On the same day as this gloomy prediction, Dr. Hamid Suri, head of the National Coronavirus Taskforce’s Health and Prevention Workgroup, said there was a real possibility of a twin flu and coronavirus pandemic. Newly-diagnosed Covid-19 cases remain high in Iran amid what Dr. Suri said was a “50 percent drop” in compliance with health protocols.
Domestic Vaccines: A Losing Game?
This isn’t the first time the Iranian government has poured cash into creating local versions of internationally-recognized vaccines. Last time, the public health consequences were disastrous. Throughout 2020 the promised mass production of an Iranian Covid-19 vaccine never got off the ground; the Supreme Leader-controlled Executive Headquarters of Imam’s Directive (“Setad”) said 50m doses of its CovIran-Barekat vaccine would be available by late August, but failed miserably.
It came after Khamenei had banned the import of American and British-made vaccines, instead declaring the Barekat vaccine would be “a source of dignity and pride for the country.” Instead the official daily number of fatalities again topped 700, and Iran was forced to resort to importing other products, mostly the Chinese-made Sinopharm. Around 35,000 more Iranians died from Covid-19 in the interim, according to official figures.

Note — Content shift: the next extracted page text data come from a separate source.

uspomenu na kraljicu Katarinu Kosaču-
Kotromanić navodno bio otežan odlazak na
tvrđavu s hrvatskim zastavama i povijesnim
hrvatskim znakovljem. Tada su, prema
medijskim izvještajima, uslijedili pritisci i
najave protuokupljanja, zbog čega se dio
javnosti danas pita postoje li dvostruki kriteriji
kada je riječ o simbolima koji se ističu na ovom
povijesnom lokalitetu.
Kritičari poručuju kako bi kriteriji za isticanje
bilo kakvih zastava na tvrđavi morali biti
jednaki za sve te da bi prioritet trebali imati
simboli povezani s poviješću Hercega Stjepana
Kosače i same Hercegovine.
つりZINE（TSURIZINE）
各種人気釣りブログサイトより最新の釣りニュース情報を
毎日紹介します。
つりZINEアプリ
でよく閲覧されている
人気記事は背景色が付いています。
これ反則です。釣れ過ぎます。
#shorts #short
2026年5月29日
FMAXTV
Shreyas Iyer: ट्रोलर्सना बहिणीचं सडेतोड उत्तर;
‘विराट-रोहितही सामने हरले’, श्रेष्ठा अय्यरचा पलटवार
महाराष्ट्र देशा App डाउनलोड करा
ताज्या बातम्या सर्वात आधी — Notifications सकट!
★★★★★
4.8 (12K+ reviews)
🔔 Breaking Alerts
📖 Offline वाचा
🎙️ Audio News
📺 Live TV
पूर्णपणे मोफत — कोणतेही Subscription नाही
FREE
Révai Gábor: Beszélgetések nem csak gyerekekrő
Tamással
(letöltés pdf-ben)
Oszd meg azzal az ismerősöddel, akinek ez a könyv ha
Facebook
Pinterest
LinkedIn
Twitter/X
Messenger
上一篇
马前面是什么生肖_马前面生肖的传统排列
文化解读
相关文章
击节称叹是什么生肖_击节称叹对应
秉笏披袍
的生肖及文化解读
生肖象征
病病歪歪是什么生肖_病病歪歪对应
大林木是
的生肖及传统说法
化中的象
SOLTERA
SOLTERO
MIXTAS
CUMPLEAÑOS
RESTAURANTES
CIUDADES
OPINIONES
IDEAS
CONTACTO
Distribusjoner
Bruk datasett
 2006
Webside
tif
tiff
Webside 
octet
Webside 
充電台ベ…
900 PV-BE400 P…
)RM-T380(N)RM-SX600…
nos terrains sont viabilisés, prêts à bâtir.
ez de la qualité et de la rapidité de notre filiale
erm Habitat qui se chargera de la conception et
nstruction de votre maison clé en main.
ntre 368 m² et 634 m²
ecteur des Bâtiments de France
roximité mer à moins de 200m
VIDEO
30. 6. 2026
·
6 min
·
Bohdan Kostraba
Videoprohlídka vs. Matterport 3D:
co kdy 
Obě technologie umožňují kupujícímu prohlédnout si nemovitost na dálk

During that period, too, the political activist Ali Tajernia revealed in late summer that Setad had been selling each dose of Barekat to the government for 200,000 tomans. As of November 21 about 7.5 million doses had been delivered to the Health Ministry, with nine million more due to be delivered after quality control. This means that as of now, another 3.3 trillion tomans – close to $120m – has been added to the personal wealth of Ayatollah Khamenei via a bungled response to a deadly pandemic.
Official Coronavirus Statistics
According to the Health Ministry’s weekly statistics, a total of 742 patients are known to have lost their lives to Covid-19 in the week ending November 25. With 132 deaths, November 23 had the highest officially-recorded number of fatalities for the week.
At the week’s end, 3,368 Covid-19 patients in Iran were being treated in ICUs. According to the Health Ministry, at the time of writing the total number of vaccine doses injected had reached 104,024,229.
There are currently 8 Iranian cities on red alert for coronavirus transmission. Another 58 are rated orange and 236 are yellow. Currently 146 cities in Iran are on “blue” alert.